Dear Ms. Vicki,
I'm writing you because I need advice about how to handle my wife's behavior. To put it bluntly, she's a pig to my family and friends.
Yesterday, my mother said she would never come to my home to visit me again after she, my stepfather and my younger sister came for Easter dinner. My wife's cooking is atrocious. She knows she can't boil water, so why would she insist on cooking an Easter meal for everyone, and then get mad when my mother took over the kitchen?
I suggested that we cook something we know everyone will eat, like chicken. Well, my mother saw my wife putting the raw chicken in the oven without any seasoning. She also said my wife didn't bother to wash the chicken before cooking it.
I wanted to take everyone to brunch or get some precooked foods from Walmart, but my wife said we didn't have enough money to feed my family and pay our monthly bills. When my mother and stepfather said they would pay, my wife wouldn't let them.

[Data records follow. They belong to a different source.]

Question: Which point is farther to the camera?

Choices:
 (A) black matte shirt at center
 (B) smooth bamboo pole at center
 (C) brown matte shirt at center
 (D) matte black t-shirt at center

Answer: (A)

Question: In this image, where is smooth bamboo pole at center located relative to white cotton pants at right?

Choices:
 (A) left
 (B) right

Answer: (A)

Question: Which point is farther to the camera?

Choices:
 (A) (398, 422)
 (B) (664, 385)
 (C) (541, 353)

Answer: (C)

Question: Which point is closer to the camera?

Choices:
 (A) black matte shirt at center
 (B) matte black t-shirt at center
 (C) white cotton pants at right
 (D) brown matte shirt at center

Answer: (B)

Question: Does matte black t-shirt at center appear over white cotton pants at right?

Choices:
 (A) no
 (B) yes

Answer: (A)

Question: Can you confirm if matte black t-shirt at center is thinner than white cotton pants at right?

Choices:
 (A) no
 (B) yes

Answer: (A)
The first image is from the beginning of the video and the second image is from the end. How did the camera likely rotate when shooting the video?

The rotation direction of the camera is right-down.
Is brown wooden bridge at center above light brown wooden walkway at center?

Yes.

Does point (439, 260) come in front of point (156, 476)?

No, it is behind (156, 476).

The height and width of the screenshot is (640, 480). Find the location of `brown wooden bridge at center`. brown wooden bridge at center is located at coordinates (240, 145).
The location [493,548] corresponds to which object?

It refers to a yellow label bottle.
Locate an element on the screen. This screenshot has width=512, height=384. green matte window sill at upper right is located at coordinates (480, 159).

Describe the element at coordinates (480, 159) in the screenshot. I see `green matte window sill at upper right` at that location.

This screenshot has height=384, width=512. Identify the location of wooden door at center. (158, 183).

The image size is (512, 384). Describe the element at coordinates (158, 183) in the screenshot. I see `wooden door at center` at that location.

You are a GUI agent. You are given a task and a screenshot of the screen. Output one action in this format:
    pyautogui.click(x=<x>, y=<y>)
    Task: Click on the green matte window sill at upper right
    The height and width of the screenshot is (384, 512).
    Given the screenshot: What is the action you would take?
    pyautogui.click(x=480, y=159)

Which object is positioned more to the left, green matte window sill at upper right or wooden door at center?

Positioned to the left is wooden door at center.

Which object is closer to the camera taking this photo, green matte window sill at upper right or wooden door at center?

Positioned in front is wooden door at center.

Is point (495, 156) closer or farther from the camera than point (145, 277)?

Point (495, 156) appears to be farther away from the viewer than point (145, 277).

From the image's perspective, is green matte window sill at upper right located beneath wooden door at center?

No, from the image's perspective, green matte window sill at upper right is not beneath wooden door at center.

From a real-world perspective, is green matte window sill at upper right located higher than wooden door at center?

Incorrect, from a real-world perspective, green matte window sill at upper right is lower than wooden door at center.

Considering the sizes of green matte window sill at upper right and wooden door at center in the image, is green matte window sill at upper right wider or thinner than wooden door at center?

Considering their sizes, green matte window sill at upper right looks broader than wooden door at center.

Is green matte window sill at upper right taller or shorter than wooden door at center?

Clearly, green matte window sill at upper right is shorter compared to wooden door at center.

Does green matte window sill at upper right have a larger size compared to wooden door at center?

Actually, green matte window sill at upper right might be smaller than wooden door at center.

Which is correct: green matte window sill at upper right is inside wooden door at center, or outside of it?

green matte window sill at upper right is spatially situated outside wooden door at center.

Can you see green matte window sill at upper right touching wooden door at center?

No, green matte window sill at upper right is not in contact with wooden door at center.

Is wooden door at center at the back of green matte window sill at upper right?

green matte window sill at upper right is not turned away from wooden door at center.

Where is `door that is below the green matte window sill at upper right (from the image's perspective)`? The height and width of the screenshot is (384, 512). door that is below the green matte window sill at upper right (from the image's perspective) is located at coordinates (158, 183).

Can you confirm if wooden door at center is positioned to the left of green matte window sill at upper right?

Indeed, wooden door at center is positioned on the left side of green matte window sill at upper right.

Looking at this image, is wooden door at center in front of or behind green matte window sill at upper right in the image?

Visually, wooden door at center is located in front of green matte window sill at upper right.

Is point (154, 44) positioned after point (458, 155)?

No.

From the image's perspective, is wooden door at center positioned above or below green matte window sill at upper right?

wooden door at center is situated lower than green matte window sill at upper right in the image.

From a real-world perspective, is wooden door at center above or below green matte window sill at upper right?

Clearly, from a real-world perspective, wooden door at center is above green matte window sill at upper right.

Things just got worse when most of us wanted to go bowling. My wife said she didn't want to go, so I couldn't go either. I wanted to go fishing with my stepfather. But she sat around and sulked, so I didn't go. Finally, my mom left and took everyone to a hotel just to get away from my wife.
My mother called me later to say, "David, your wife is a pig!" I realized that my mom is right -- my wife is a pig. She's a mean little pig, and she's mean to my family and friends. My friends won't even come to my house anymore because of her mean attitude.
In my platoon, each month we rotate hosting an event. When I volunteered to host a cookout last summer, it was the most embarrassing thing I have ever experienced.
So what can I do to change my wife's behavior?
-- Pig Picker
Dear Pig Picker,
A behavior management plan won't work for your wife. Some people reading your letter could think that your wife has a mood disorder, but I won't attempt to diagnose her.
On the other hand, I would like to look retrospectively at your relationship. I bet you would tell me that she's always been a mean girl, or "a pig," as you call her, and that when you were dating her she was mean and didn't do well in social settings.
Probably your parents, other relatives and friends all tried to pull you aside to tell you that you should put the brakes on your relationship with the mean pig girl. But, for some reason, you liked her mean pig ways. Perhaps you liked dating the bad girl everyone hated. It gave you clout as the good guy who would marry the meanie, save her, and cause her to change her ways.
Fast forward to now: You married her, you have been good to her, and she still hasn't changed.
It sounds like her behavior might have gotten worse because you are isolated from family and friends. In many ways, your marriage has become like that uncooked chicken: You can't refreeze it and you can't let it sit in the refrigerator any longer. You might be able to salvage it, if you cook it.
What I'm saying is, you are in need of marriage therapy really quickly. You need an intervention because this situation will only get worse. I don't think your wife will readily accept the invitation for therapy, though.
If she doesn't, you should attend alone because you need professional advice for how to handle your wife's behavior. Please keep in touch with me and let me know what you decide to do.